• _GIVEN RECORDS_:
=-=-=-=-=
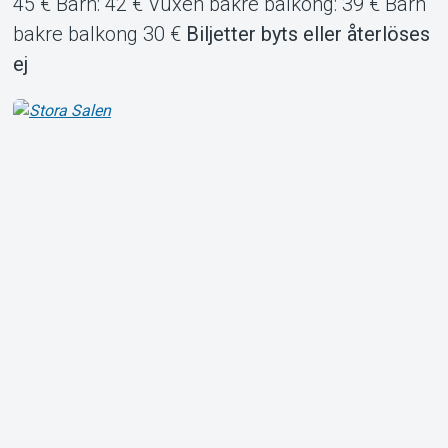
45 € Barn: 42 € Vuxen bakre balkong: 39 € Barn
bakre balkong 30 €
Biljetter byts eller återlöses
ej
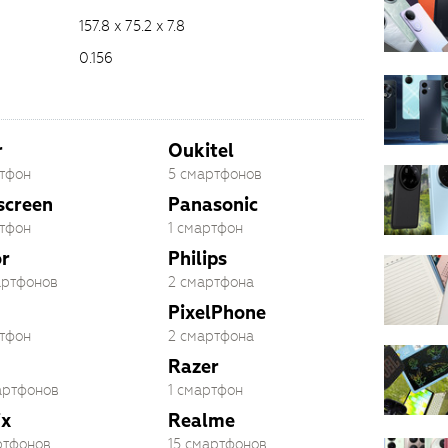
157.8 x 75.2 x 7.8
0.156
r
Oukitel
ртфон
5 смартфонов
screen
Panasonic
ртфон
1 смартфон
r
Philips
артфонов
2 смартфона
PixelPhone
ртфон
2 смартфона
Razer
артфонов
1 смартфон
ix
Realme
ртфонов
15 смартфонов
=-=-=-=-=
• _TASK DETAILS_: Please count the lines above that contain the word "balkong", and reply with the number alone.

• _EXPECTED ANSWER_: 2